INPUT Block Start

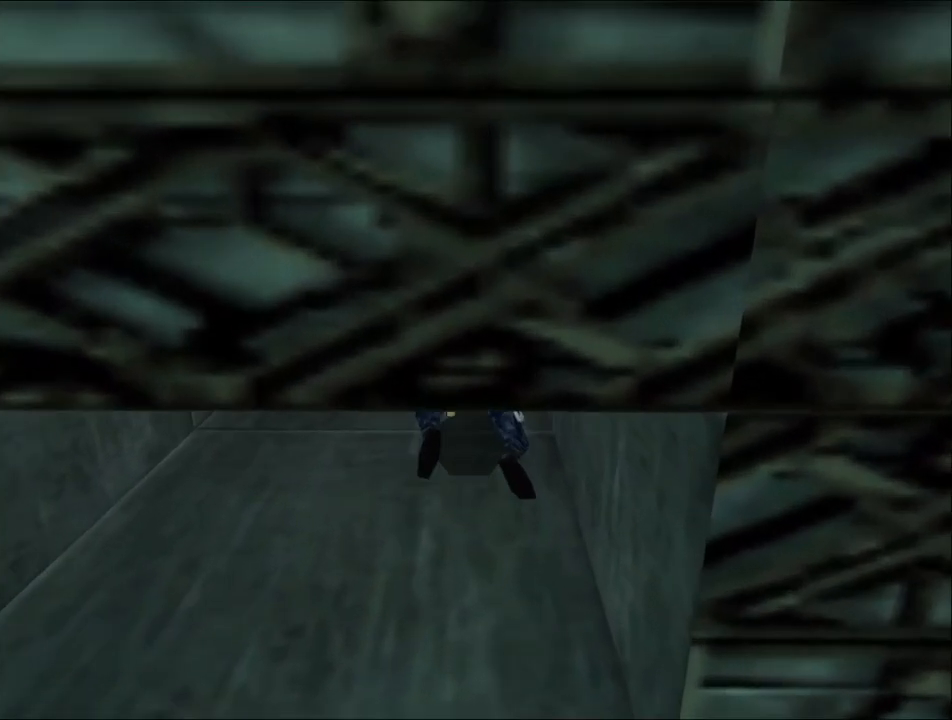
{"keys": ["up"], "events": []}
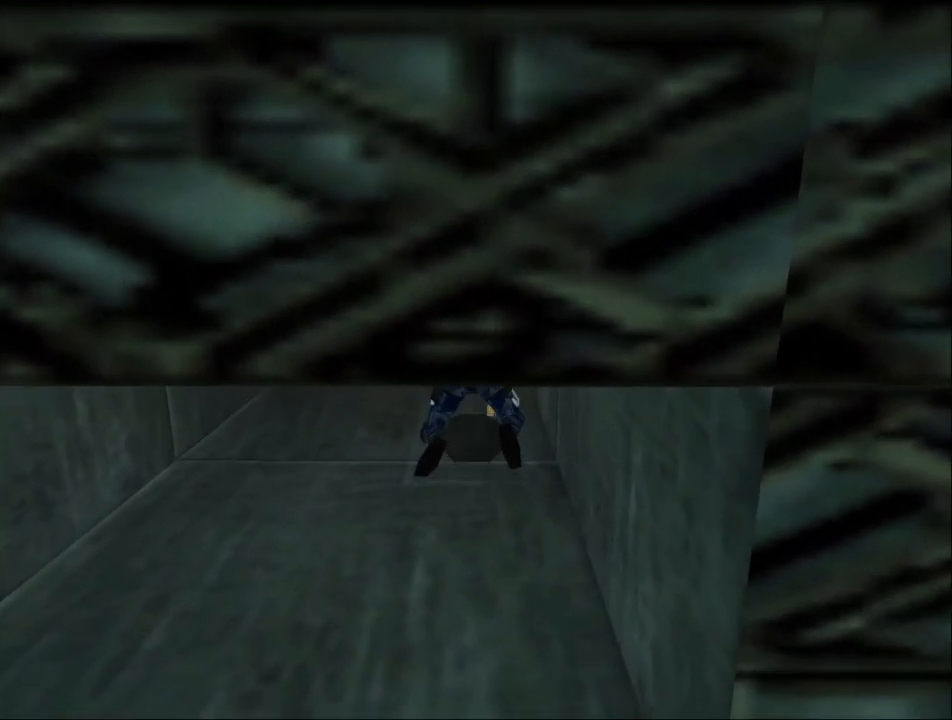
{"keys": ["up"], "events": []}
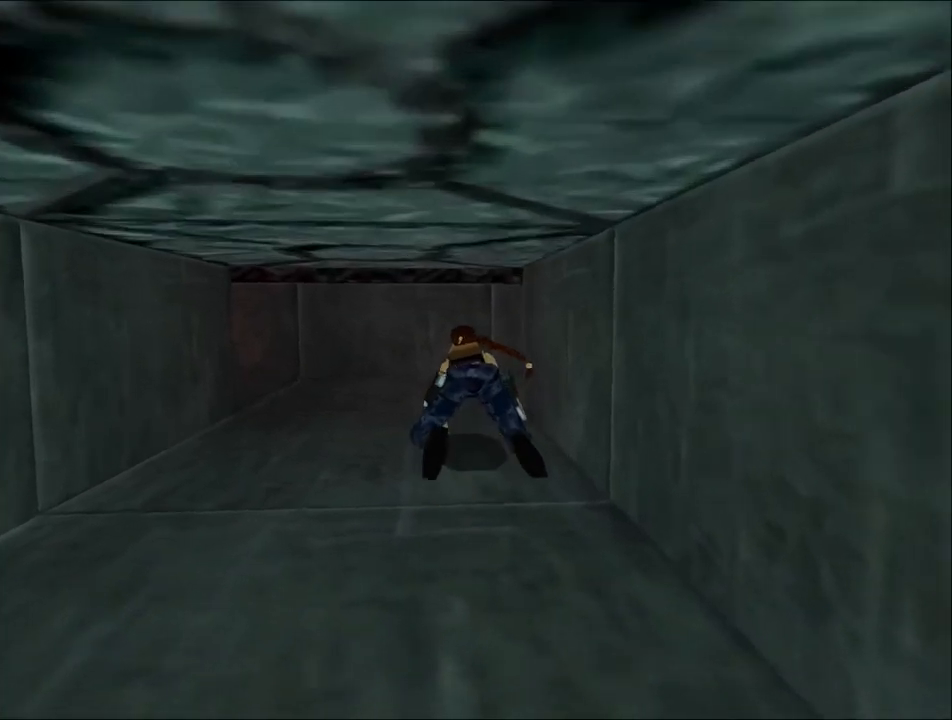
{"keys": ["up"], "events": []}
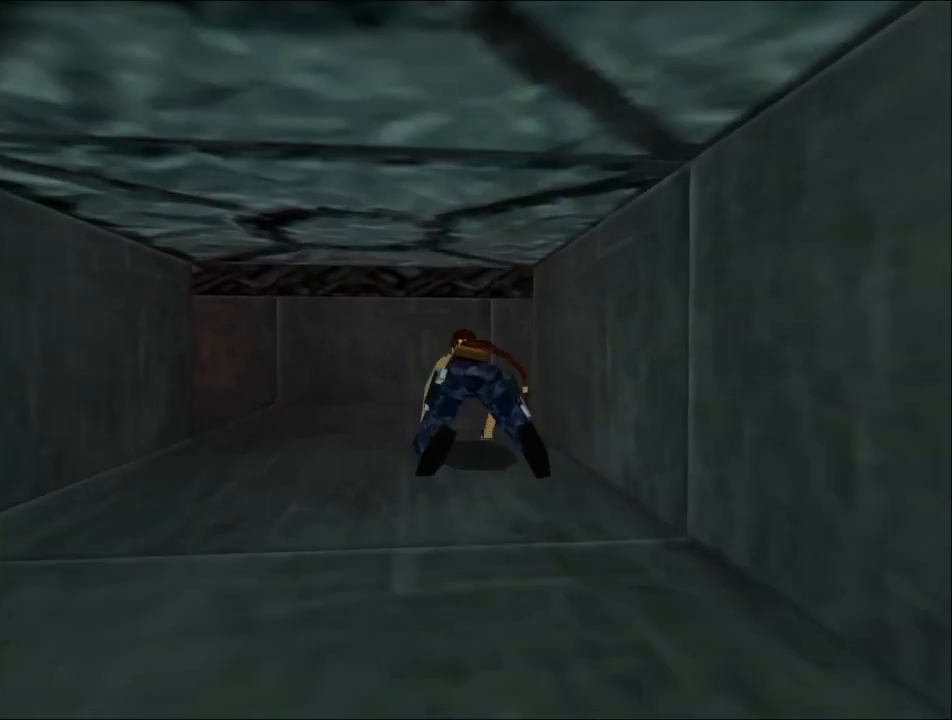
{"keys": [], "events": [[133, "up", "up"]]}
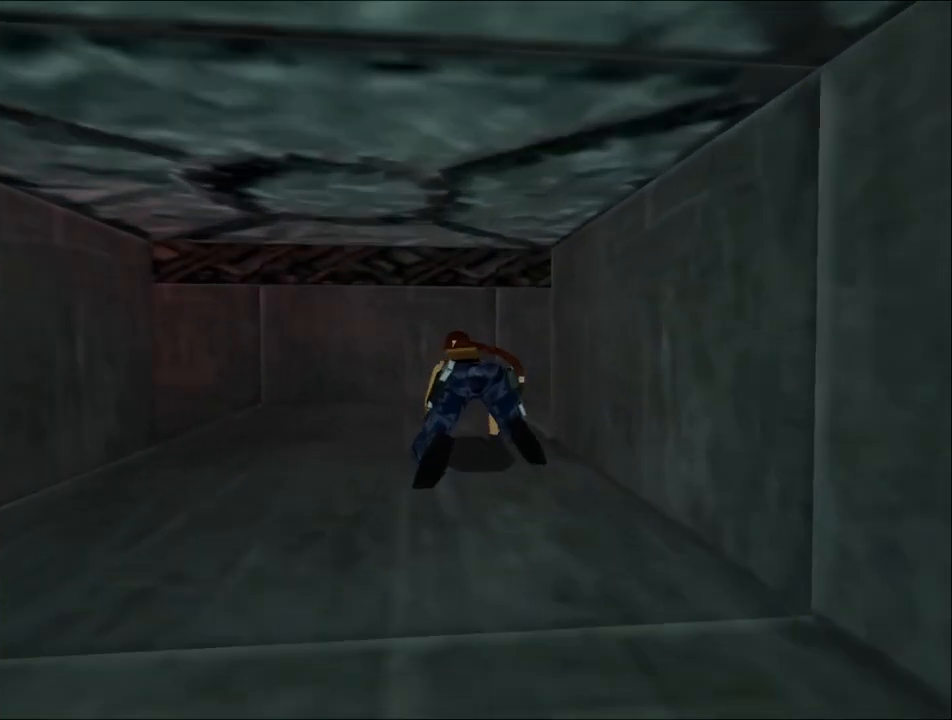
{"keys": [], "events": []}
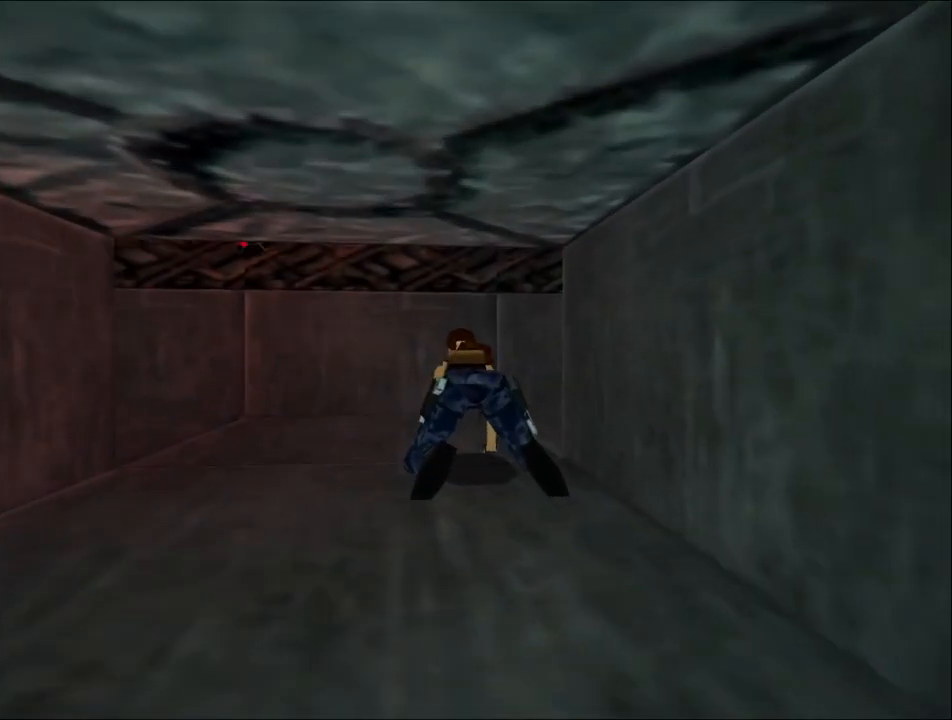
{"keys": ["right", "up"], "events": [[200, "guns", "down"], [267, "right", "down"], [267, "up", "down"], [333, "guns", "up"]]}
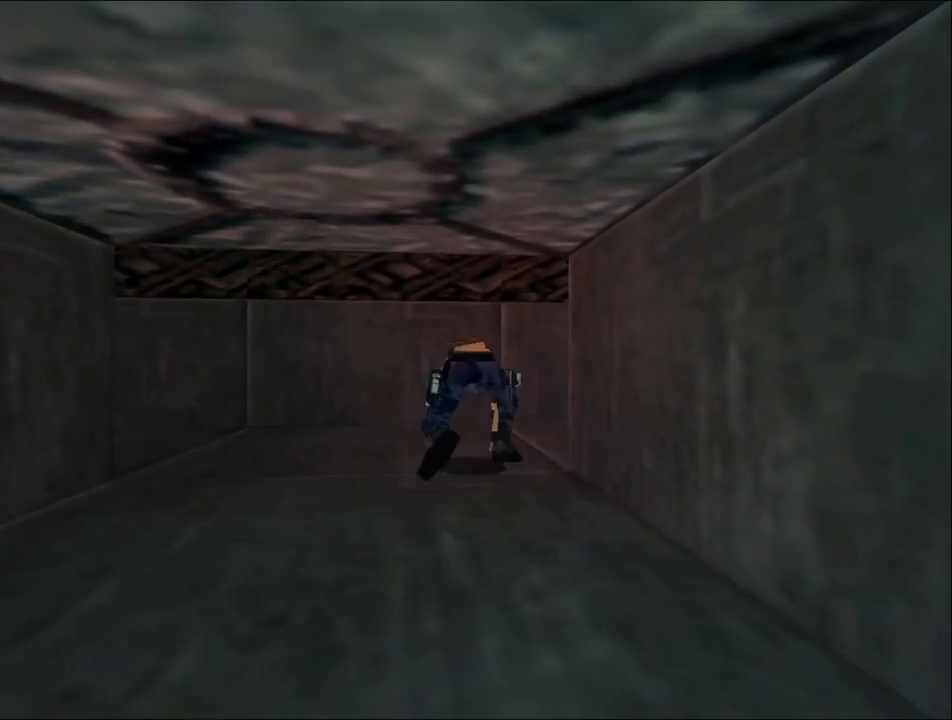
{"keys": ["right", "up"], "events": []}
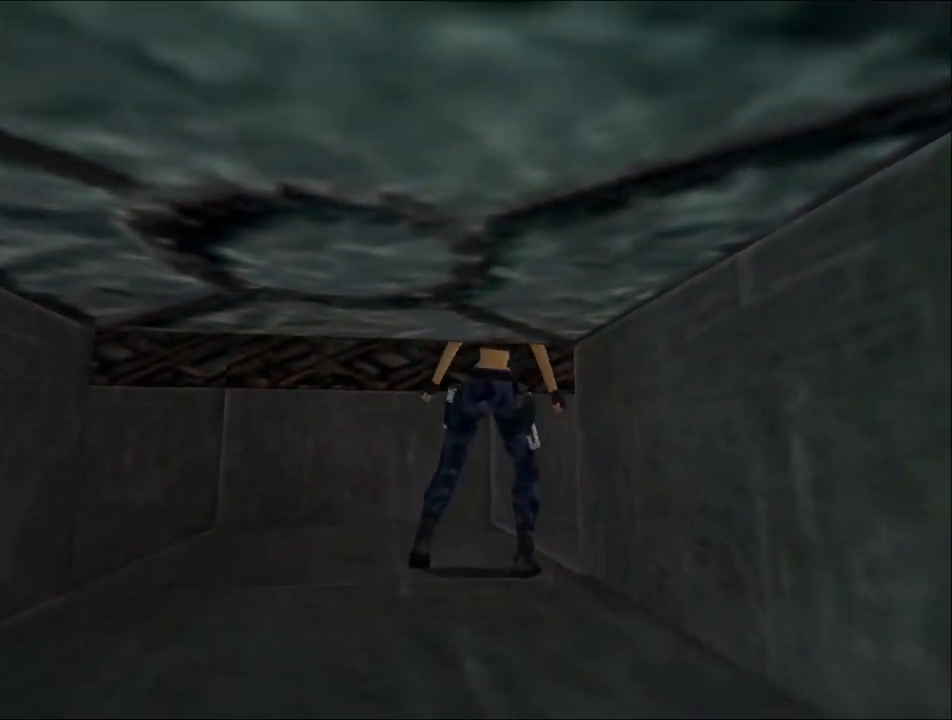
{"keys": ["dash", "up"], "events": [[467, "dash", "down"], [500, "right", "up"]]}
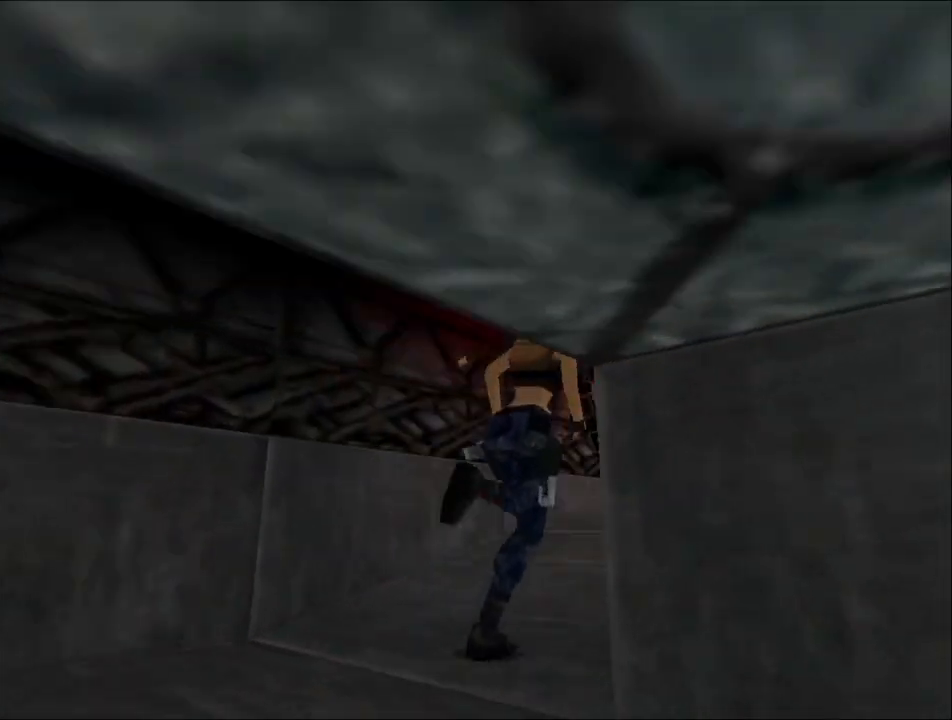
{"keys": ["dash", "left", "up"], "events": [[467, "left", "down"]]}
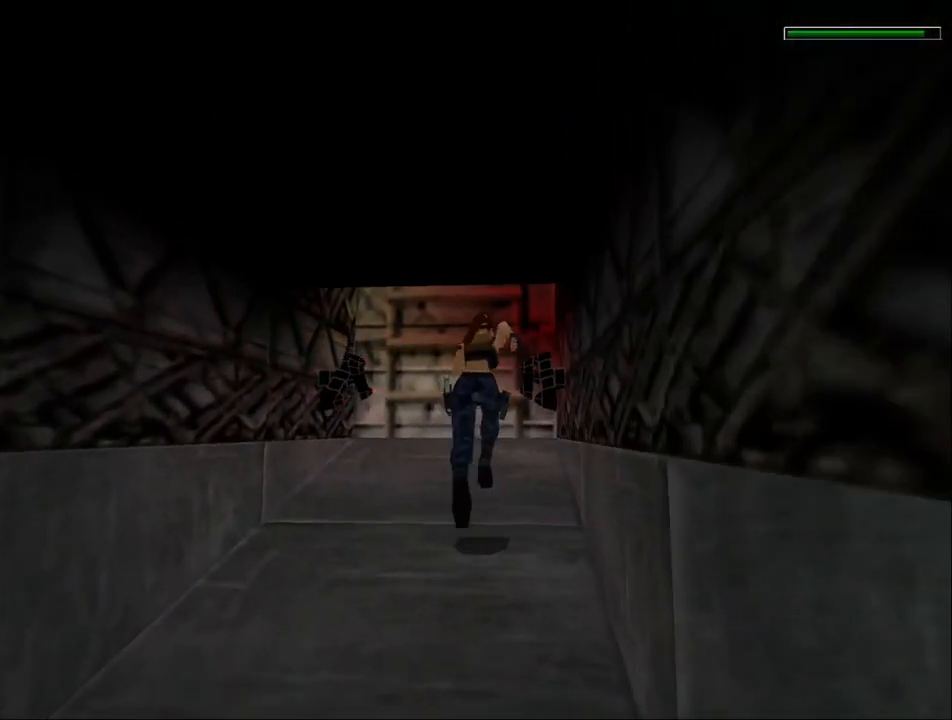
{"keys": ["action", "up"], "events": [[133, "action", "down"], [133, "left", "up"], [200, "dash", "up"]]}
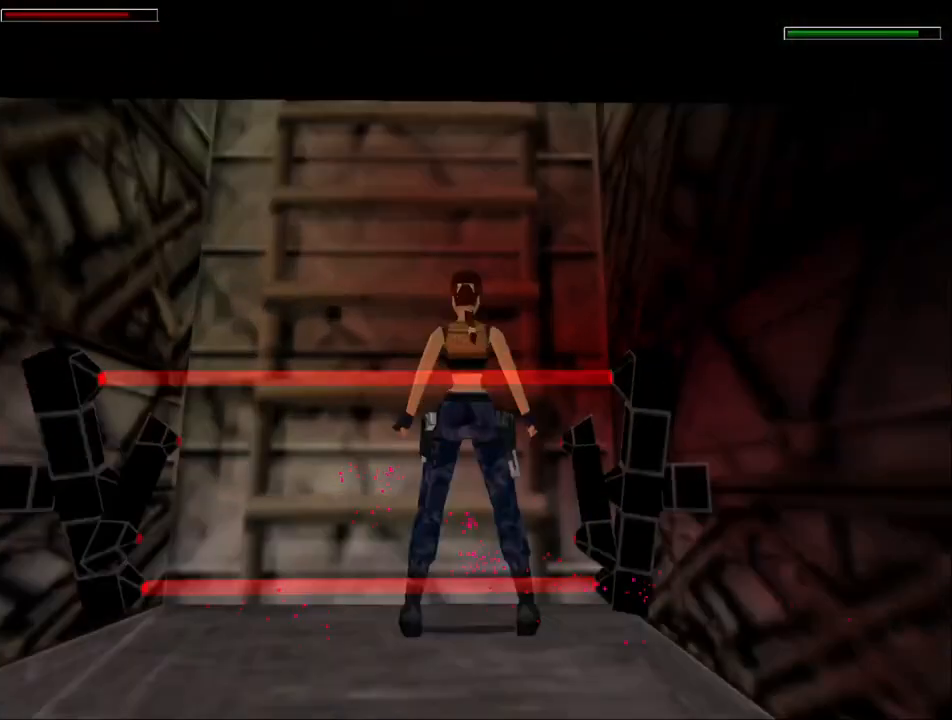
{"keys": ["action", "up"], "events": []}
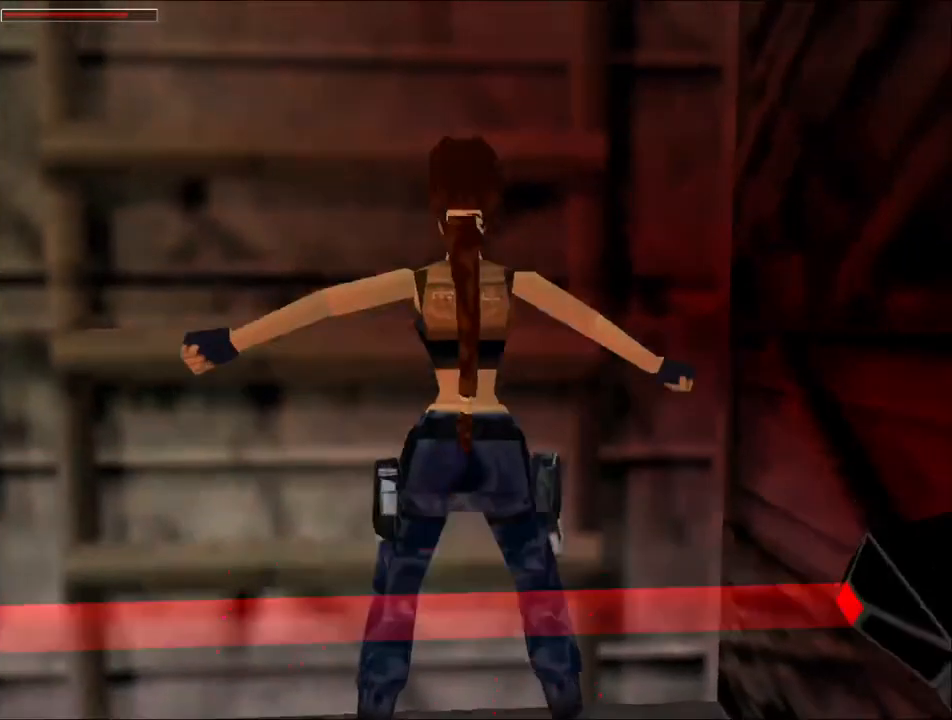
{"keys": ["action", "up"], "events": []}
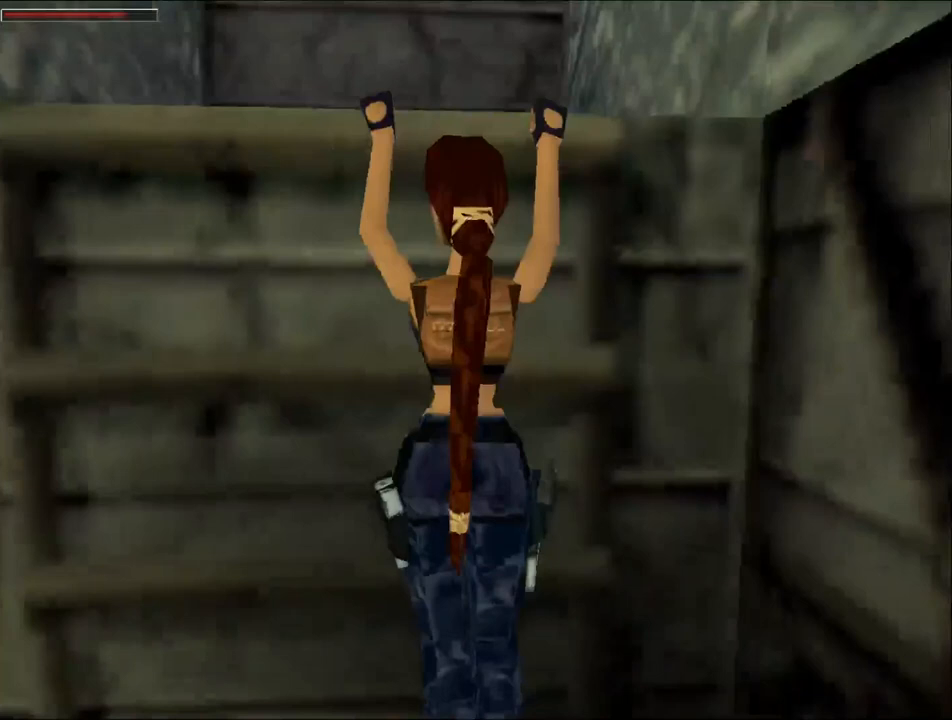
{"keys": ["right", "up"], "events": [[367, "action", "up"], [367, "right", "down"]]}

INPUT Block End

# PROBLEM DETAILS
Every line above that includes the word "dash" should be listed.

# YOUR SOLUTION
{"keys": ["dash", "up"], "events": [[467, "dash", "down"], [500, "right", "up"]]}
{"keys": ["dash", "left", "up"], "events": [[467, "left", "down"]]}
{"keys": ["action", "up"], "events": [[133, "action", "down"], [133, "left", "up"], [200, "dash", "up"]]}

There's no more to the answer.